> **What is required**
Output all of the data exactly, keeping any images out of the copy.
☆ ☆ ☆ ☆ ☆
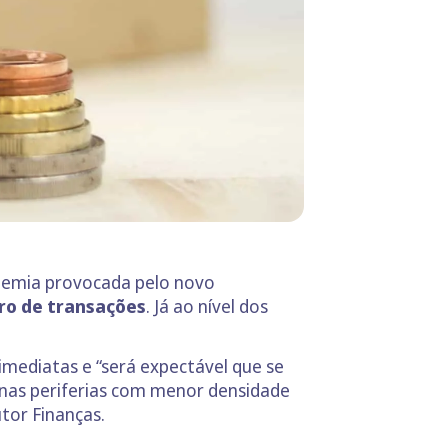
ndemia provocada pelo novo
ro de transações
. Já ao nível dos
imediatas e “será expectável que se
 nas periferias com menor densidade
tor Finanças.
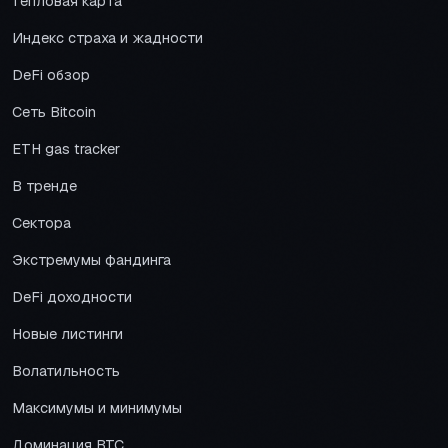
Тепловая карта
Индекс страха и жадности
DeFi обзор
Сеть Bitcoin
ETH gas tracker
В тренде
Сектора
Экстремумы фандинга
DeFi доходности
Новые листинги
Волатильность
Максимумы и минимумы
Доминация BTC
☆ ☆ ☆ ☆ ☆
> **Final answer**
ndemia provocada pelo novo
ro de transações
. Já ao nível dos
imediatas e “será expectável que se
 nas periferias com menor densidade
tor Finanças.
Тепловая карта
Индекс страха и жадности
DeFi обзор
Сеть Bitcoin
ETH gas tracker
В тренде
Сектора
Экстремумы фандинга
DeFi доходности
Новые листинги
Волатильность
Максимумы и минимумы
Доминация BTC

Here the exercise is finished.